Parcels are two-a-penny. Amazon, Ebay and their like are emptying the shops and filling the bandwidths of the Web. Even this old luddite has for the last two Christmas seasons refused the pleasures of the high street or shopping mall and bought each and every present online. During November and December there’s a seemingly never-ending stream of parcels large and small arriving at my door. I’m never there, of course, but at least the thought is there. Twice a week I make my way to the local Post Office to claim my packets. Maybe this year will be different ? If I’m still in-between employers I may be at home to catch the postie as he arrives at the crack of 4pm to deliver my goods. On the other hand, if I’m still not picking up work by then, my pressie-buying activities will be severely curtailed.
Yesterday I made my way up to the village to collect a mystery parcel. I hadn’t ordered any books or movies online recently, and doubted that it would be that set of golf clubs I’d asked for as a leaving gift from The Times, but nevertheless the postman had left a card saying he’d tried to deliver a package to me on Thursday which was too big to fit thought the letter-box. As court summonses tend not to be that size, and hoping the National Lottery actually do pay-up in wads of cash, I took my little legs off to collect my prize from the good folk at the GPO.
Although I was disappointed not to be handed a suitcase with crisp oncers from Camelot, I was very happy and intrigued to take possession of a thick white jiffy bag addressed to:
Mr M.P.BEALING, DSO + BAR
Railway Cuttings
…
BLACKHEATH
ANGLETERRE
‘Angleterre‘! Written in ink! (or at least biro) How exciting! It really took me back. It was an unsolicited Red Cross parcel from ‘Plastered of Paris’, a good friend of these pages and one who appears regularly every time I feel the need to verbally attack drunk Welshman. Realising that I may be about to have some time on my hands, this giant of a man (no, he really is) took the trouble to bundle me up some comedy reading, Bill Bryson in fact, to help me while away those hours on the loo when I can’t get to my PS3 or watch the World Cup. What a very thoughtful gift ? Thanks Terv. Bill Bryson, a very talented journalist who took to writing about the places he’d lived, the countries he’d visited and the occasional mishap along the way with hilarious results. Bryson and I differ in just two key respects.

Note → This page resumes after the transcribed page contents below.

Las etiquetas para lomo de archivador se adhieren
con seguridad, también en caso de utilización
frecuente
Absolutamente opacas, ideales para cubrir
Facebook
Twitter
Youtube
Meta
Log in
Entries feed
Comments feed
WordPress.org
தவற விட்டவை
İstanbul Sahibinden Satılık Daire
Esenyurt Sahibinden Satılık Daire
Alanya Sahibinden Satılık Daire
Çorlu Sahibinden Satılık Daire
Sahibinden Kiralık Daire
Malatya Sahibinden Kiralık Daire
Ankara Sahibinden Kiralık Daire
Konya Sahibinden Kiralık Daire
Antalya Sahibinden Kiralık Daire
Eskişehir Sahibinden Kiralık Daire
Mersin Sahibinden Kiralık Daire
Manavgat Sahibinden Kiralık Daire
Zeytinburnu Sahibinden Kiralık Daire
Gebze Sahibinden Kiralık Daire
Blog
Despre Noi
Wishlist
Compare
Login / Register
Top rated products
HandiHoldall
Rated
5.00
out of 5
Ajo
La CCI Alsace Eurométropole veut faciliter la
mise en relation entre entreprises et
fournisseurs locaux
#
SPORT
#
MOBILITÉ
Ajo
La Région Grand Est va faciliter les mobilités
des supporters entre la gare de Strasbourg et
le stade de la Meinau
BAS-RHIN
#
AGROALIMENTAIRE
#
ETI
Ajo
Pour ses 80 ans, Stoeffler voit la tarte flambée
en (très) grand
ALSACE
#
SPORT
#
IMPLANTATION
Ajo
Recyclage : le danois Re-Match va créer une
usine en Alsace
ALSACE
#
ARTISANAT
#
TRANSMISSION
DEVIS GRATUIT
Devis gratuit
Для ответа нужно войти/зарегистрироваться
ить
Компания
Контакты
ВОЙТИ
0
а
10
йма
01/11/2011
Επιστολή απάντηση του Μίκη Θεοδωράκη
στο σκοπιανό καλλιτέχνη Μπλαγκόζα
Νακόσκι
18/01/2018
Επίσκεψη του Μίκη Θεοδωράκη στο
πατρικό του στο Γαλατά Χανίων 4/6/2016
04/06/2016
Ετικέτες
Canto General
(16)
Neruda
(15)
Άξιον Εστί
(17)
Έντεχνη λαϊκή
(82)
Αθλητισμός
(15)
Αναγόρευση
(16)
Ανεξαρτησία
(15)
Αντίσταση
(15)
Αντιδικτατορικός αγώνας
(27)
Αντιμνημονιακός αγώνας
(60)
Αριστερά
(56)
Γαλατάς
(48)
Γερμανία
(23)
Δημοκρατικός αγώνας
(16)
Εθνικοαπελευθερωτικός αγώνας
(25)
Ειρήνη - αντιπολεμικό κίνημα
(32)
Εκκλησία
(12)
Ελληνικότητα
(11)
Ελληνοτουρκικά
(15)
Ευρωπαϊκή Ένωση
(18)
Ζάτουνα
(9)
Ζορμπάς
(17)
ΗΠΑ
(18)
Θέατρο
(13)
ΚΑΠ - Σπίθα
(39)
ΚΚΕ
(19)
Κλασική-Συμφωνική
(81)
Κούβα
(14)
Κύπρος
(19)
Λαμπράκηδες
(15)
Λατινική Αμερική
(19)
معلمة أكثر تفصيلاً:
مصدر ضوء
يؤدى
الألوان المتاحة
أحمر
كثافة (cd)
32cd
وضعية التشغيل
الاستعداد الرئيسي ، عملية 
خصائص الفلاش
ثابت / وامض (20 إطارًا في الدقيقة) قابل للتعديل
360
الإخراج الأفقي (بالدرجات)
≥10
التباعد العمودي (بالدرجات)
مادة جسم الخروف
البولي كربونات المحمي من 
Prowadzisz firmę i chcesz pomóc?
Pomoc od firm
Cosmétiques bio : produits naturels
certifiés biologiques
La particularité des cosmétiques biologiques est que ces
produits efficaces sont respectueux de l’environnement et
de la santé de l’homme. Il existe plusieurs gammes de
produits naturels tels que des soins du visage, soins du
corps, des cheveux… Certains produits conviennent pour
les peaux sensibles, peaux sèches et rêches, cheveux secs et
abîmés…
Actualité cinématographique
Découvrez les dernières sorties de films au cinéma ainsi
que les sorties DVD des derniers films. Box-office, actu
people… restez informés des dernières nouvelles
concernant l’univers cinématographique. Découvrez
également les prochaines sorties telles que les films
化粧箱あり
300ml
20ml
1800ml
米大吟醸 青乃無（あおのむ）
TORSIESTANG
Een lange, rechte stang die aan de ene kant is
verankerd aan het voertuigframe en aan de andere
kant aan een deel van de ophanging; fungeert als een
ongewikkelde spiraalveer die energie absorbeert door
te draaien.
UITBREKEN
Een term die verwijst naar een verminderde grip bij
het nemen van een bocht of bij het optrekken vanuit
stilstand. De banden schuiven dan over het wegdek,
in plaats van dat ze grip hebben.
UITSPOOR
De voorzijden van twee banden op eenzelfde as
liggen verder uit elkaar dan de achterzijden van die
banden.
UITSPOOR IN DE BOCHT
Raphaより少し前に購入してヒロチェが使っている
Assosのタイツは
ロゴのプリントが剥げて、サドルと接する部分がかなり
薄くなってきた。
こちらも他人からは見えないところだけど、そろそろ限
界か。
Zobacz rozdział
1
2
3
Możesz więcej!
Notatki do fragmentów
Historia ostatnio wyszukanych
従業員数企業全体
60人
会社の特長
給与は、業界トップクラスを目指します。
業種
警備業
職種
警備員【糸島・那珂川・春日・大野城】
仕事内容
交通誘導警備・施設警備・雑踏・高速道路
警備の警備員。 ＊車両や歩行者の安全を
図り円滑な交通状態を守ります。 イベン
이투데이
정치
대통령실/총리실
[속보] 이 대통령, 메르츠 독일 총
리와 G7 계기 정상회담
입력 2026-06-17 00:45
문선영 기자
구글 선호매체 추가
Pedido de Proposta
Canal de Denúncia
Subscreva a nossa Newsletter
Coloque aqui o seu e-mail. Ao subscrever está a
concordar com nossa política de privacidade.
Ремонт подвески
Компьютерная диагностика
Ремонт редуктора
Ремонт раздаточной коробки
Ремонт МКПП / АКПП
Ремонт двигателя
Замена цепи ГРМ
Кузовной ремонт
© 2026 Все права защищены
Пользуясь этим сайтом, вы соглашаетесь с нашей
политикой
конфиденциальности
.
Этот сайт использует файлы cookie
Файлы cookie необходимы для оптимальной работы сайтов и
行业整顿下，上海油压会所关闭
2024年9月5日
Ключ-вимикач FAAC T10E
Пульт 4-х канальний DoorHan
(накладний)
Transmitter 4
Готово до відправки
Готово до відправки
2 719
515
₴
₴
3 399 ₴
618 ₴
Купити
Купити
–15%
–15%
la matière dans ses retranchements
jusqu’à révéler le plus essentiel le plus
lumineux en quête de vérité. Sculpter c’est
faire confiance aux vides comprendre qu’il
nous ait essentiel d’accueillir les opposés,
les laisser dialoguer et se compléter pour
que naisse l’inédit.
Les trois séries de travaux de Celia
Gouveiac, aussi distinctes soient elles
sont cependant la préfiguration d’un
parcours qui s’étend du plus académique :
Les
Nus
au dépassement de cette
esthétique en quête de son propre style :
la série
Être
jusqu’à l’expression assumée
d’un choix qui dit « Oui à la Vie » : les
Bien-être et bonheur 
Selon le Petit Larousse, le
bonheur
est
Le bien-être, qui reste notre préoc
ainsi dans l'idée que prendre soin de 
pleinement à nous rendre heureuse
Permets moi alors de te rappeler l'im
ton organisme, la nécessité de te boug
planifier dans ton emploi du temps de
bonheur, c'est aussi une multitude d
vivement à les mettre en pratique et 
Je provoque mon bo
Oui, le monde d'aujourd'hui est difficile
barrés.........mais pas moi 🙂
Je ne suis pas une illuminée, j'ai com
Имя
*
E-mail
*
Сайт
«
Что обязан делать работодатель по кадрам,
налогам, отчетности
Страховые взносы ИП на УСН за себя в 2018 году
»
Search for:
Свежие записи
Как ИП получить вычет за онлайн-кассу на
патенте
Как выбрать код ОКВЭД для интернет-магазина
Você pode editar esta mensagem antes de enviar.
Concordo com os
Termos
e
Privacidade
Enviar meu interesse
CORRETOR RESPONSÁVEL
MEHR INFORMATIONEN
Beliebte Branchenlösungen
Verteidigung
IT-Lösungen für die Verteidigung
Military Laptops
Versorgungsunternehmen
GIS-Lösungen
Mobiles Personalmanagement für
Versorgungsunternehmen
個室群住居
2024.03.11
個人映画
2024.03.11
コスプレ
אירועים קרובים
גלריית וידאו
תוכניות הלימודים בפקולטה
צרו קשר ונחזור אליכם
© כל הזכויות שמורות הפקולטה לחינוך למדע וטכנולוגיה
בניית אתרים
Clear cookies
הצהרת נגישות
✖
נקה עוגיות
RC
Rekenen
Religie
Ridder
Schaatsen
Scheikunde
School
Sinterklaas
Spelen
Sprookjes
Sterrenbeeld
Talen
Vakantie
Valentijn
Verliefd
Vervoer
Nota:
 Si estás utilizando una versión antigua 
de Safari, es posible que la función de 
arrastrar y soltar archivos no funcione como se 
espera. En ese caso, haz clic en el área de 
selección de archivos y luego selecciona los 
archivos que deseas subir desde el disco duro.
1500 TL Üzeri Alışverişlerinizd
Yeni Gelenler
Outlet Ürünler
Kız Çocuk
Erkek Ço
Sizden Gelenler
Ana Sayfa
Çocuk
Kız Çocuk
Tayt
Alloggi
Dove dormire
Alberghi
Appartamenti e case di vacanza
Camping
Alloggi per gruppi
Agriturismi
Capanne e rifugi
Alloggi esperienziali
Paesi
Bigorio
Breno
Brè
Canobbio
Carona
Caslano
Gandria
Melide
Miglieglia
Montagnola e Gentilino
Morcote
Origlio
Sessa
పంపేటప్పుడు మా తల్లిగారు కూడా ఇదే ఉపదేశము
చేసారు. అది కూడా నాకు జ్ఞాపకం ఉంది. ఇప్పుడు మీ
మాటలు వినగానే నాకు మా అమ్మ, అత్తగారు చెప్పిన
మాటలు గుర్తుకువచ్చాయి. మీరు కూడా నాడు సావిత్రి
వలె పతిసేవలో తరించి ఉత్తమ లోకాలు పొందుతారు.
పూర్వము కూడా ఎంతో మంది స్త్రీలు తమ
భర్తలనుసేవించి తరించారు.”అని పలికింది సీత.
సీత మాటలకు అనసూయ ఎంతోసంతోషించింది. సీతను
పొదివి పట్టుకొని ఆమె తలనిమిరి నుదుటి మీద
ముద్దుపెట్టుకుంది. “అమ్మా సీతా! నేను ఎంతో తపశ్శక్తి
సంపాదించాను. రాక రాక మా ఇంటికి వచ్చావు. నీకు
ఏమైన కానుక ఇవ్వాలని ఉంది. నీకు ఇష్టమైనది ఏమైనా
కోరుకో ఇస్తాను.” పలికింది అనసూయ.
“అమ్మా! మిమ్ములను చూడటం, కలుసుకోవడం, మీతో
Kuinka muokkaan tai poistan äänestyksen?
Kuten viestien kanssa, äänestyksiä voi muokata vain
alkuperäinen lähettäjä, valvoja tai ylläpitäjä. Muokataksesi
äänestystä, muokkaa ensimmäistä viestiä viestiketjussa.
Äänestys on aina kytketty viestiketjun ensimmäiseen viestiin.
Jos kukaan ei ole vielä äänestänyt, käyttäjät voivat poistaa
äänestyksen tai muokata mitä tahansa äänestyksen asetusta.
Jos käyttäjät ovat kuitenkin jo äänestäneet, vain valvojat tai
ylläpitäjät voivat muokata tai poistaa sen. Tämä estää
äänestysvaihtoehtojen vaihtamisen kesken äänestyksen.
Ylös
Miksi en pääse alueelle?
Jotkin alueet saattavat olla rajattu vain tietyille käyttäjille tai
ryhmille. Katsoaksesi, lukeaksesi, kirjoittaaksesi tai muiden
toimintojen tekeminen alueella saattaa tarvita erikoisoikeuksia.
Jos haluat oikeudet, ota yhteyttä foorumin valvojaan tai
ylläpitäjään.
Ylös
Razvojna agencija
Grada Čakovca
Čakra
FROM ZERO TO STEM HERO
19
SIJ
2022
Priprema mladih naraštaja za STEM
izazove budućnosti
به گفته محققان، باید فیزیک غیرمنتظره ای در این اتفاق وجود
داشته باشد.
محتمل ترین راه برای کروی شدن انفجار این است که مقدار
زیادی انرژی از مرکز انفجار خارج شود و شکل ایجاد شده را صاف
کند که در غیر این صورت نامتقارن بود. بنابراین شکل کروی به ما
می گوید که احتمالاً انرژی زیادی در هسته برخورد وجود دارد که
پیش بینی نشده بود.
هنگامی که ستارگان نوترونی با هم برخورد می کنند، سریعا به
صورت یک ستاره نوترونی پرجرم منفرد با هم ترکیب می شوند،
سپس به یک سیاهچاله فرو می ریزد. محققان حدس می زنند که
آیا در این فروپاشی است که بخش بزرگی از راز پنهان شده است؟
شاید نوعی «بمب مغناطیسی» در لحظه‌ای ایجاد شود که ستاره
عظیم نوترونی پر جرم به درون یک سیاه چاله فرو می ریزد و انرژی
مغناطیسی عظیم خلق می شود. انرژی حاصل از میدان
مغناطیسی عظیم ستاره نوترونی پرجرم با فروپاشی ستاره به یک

Anyway, I can’t sit here all day talking to you. I have two books to read, a letter to write (to the council again, Lewisham Council only deal in letters) and then I’m gonna go up onto the heath where the hot weather never fails to bring out a marvellous array of young lovelies and their talents. Or in Rockwell 18R calculator-speak BOOBIES
Here’s one to think about when we have to go to the polls again later on in the year (I recommend getting there early this time). Dunno where this came from but it made me chuckle.
I find it very hard to resist a political movement which boasts the support of both Queen’s lead guitarist, still resplendent in his perm, and Francis Rossi OBE. However, my support for this very noble cause has been tempered by the little bastard who left a huge pat of runny turd in my vegetable patch this week. This is the latest in a long, cowardly campaign to disrupt my growing season, and I know our local fox is the culprit.
Forever finding huge stools and dirty great holes dug among my seedlings is really starting to get on my wick. While I am totally and utterly opposed to hunting down these magnificent animals, this particular one is gonna feel my boot straight in his goolies if I ever catch him. Magnificent Mr Fox, my arse.